Bruneau was instrumental in getting Landry onto “Antiques Roadshow.”
He had been in the cast of another PBS show called “Market Warriors” that aired in 2012–2013. The cast members searched flea markets for items they could sell at auction, and whoever made the most profit won. The show was also produced by Marsha Bemko of “Antiques Roadshow.” Bruneau and Bemko stayed in touch.
Landry told Bruneau he wasn’t seeing “cool stuff,” such as comics and robots, on “Roadshow.” Bruneau asked if Landry would like to be on the show. Absolutely, Landry said, and Bruneau said he would set up an interview with Bemko.
So in June 2016, Landry, Bruneau, Bemko and “Roadshow” senior producer Sam Farrell met for lunch at the Stockyard restaurant, across the street from the WGBH studios in Brighton, Massachusetts.
Then they went across the street to the studio, where Bemko and Farrell had Landry appraise a toy. Naturally, he remembers precisely what it was: a 1978 Kenner Star Wars TIE fighter.
But Landry heard nothing for nearly a year, until he got an email from “Antiques Roadshow” with the Season 22 tour schedule, asking if he was available. Which he was.

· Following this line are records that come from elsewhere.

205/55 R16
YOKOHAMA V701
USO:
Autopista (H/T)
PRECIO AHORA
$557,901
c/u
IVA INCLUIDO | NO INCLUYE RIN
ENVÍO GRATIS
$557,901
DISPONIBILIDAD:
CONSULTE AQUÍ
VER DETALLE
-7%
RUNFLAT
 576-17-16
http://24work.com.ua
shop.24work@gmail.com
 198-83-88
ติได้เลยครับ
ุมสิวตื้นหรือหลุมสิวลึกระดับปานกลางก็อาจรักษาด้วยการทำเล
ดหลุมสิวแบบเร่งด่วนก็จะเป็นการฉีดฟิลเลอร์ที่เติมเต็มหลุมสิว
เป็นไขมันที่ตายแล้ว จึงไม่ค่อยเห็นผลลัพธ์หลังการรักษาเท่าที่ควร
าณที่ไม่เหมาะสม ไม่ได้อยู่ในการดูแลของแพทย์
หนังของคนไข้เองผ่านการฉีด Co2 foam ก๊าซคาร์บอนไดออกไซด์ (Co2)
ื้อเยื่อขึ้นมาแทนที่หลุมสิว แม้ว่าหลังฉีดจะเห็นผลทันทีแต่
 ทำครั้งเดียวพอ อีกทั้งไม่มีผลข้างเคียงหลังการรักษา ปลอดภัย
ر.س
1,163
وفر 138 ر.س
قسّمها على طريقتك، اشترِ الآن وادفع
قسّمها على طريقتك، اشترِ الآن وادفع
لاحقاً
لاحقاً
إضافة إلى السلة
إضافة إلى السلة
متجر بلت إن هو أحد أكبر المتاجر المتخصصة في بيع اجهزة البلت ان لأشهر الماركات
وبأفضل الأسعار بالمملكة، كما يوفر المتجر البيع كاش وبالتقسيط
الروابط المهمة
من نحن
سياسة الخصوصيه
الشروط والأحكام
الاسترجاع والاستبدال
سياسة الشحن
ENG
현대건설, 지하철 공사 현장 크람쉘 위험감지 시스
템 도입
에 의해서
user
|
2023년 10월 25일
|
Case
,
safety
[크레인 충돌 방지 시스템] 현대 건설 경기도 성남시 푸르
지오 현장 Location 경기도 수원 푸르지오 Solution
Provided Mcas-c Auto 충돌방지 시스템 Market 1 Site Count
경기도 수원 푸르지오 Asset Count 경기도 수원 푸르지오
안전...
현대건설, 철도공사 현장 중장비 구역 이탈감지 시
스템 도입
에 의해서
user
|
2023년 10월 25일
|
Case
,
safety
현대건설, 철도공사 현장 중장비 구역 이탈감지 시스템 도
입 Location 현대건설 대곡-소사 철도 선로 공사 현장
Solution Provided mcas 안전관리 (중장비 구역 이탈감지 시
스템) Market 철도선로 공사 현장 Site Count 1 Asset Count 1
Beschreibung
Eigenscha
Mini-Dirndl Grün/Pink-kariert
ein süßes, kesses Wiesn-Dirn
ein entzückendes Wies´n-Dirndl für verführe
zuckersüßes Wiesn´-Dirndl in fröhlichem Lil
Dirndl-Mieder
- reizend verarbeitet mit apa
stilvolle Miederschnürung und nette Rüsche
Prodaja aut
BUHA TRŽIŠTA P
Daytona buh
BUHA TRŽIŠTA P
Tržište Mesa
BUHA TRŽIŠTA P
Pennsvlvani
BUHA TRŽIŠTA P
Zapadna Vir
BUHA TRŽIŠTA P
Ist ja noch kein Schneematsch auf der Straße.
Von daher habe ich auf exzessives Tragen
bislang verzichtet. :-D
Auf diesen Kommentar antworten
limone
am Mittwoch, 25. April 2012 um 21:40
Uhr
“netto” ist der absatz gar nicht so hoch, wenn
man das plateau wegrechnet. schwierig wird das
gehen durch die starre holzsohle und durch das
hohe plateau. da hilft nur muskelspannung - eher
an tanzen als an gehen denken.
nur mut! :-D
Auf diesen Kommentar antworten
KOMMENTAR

Bemko says the qualifications to be a “Roadshow” appraiser start with expertise but go well beyond knowing your stuff.
“This is a TV show. We want to know that you have a good reputation, are known for good business practices,” Bemko says. “When you talk, can people understand you? Are you an engaging presenter? We are looking for people who are engaging storytellers, who can then lead our guests to tell their own stories.”
Landry had his first “Roadshow” assignment in Green Bay, Wisconsin, in June of 2017, and then helped with “triage,” the preliminary evaluation of objects people bring to the set, when “Antiques Roadshow” came to Newport in September. He was just twenty-one when he went to Green Bay. He likes to joke that he started on “Roadshow” at about the same time he could legally have a drink.
According to Landry, the appraisers get to the “Roadshow” locations, usually big convention halls, the day before filming. The next day everyone arrives at 6 a.m. and heads to their tables.
Landry is generally at a collectibles table with four or five other appraisers. The collectible category is a catch-all, he says. You never know what could show up, whether it’s a collection of Superman trading cards or a porcelain Nazi teacup with a swastika on it.
“It’s awesome, a dream come true,” Landry says of working on “Roadshow.” “I grew up watching these people religiously. I knew who they were, and now I’m with them. I still think it’s crazy.”